Para Rusia, dicho entendimiento debe incluir la restauración de las condiciones económicas y sociales que permitan a Siria su capacidad para cicatrizar las heridas de la larga guerra civil sufrida y, así, permitir el retorno de millones de refugiados sirios repartidos por la región y por Europa.
Para ello, Rusia está en contacto con el máximo número posible de países árabes para comprometerlos en el cumplimiento de la Resolución 2585, de 9 de julio de 2021, del Consejo de Seguridad de la Organización de las Naciones Unidas (ONU), en la que se reafirma “la soberanía, la independencia, la unidad y la integridad territorial de Siria” y se anima a todas las naciones a contribuir a “ampliar las actividades humanitarias en Siria”.
Asimismo, una paz sostenible en Siria depende, fundamentalmente, de un acuerdo político para lo que Rusia está influyendo, a través de su liderazgo, en el proceso de consultas entre las partes interesadas, tanto dentro como fuera de Siria.
En Libia, país que colapsó y se desintegró tras la intervención ofensiva de la Organización del Tratado del Atlántico Norte (OTAN), en 2011, Rusia está intentado hacer valer su presencia y su influencia para extender los ceses del fuego y el fin de las hostilidades entre las partes enfrentadas, para reconstruir elementos de autoridad estatal que puedan ser reconocidos por los bandos combatientes y para forzar relaciones y, eventualmente, compromisos entre los grupos del norte y del sur del país, en vísperas de las elecciones de Diciembre de 2022.
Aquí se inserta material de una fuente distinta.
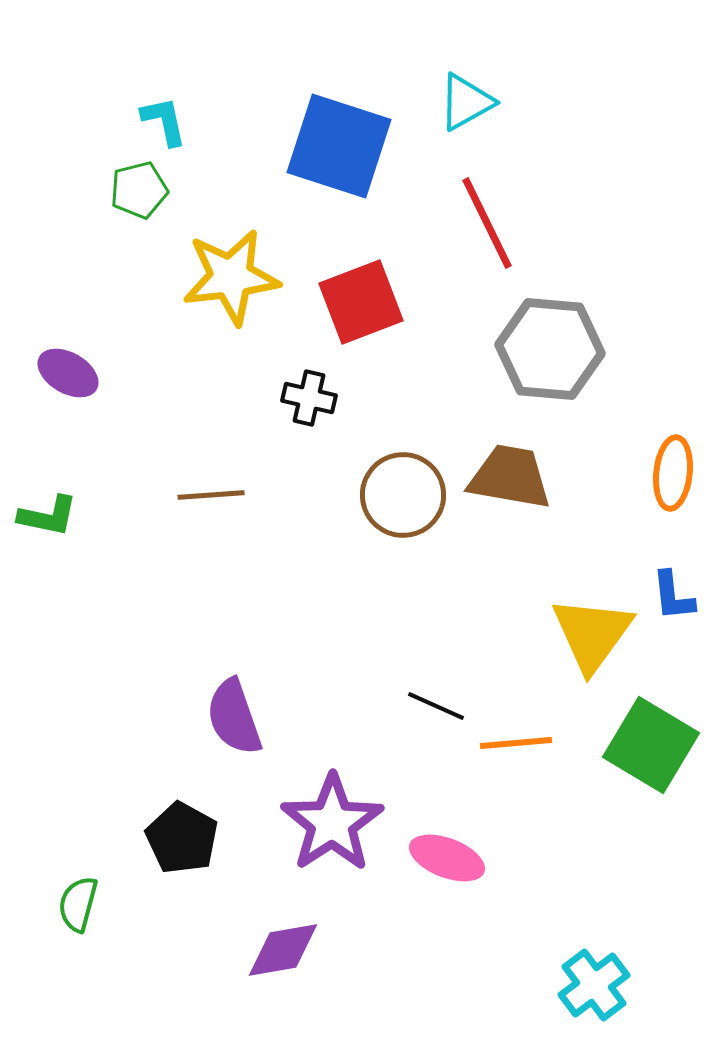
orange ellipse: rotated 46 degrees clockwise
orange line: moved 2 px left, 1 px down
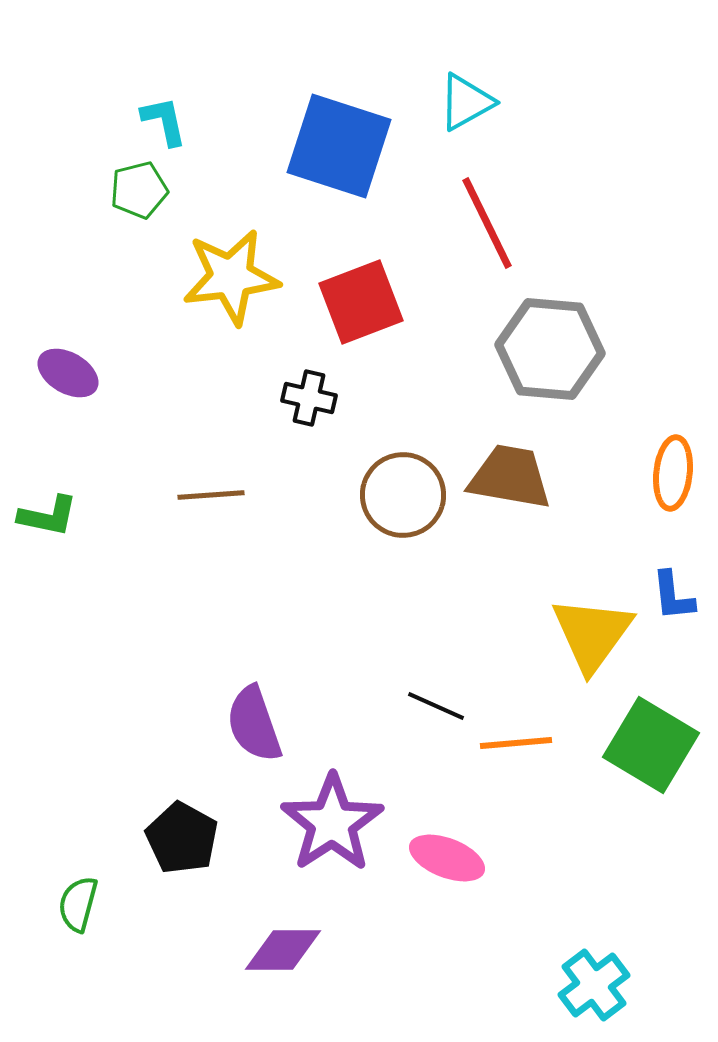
purple semicircle: moved 20 px right, 7 px down
purple diamond: rotated 10 degrees clockwise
Sobre los retos de seguridad existentes en la subregión del Golfo Pérsico, Rusia está intermediando, desde que, en agosto de 2021, elaboró un documento, que circuló, a través de la ONU, entre los países interesados, especialmente, entre la República Islámica de Irán, los países árabes y el Estado de Israel, para promover lo que el gobierno ruso denomina una “nueva arquitectura de seguridad” o de “seguridad colectiva” para el Golfo Pérsico, que incluye ideas sobre una posible coordinación en materias de seguridad y, también, de canalización de ayuda humanitaria.
Está por ver si esta iniciativa tendrá opciones de materializarse.
Por último, en la cuestión israelí-palestina, Rusia sigue proponiendo la restauración y el reinicio del proceso de paz entre las partes para llegar a un acuerdo marco de paz a cambio de territorios y la aplicación de la llamada solución de los dos Estados.
Sin embargo, este impulso ruso tiene pocas posibilidades de salir adelante, dado el estado de la relación entre las partes directamente implicadas y el hecho incontrovertible de que los retos que presentan Irán, su programa nuclear y la financiación y el apoyo que presta a los grupos terroristas son una barrera insalvable para incentivar a Israel para llegar a ningún acuerdo.
A pesar de ello, Rusia e Israel, desde la época de Benjamin Netanyahu como primer ministro de Israel, mantienen una relación muy fluida en múltiples materias.
El Próximo Oriente sigue siendo una región recorrida por conflictos bélicos abiertos y por enfrentamientos soterrados desde la zona gris, de la que EE. UU. se ha distanciado, aunque no se ha desenganchado completamente, y a la que Rusia ha vuelto, desde 2011, de forma que su presencia y su influencia no pueden ser obviadas para resolver sus conflictos más importantes.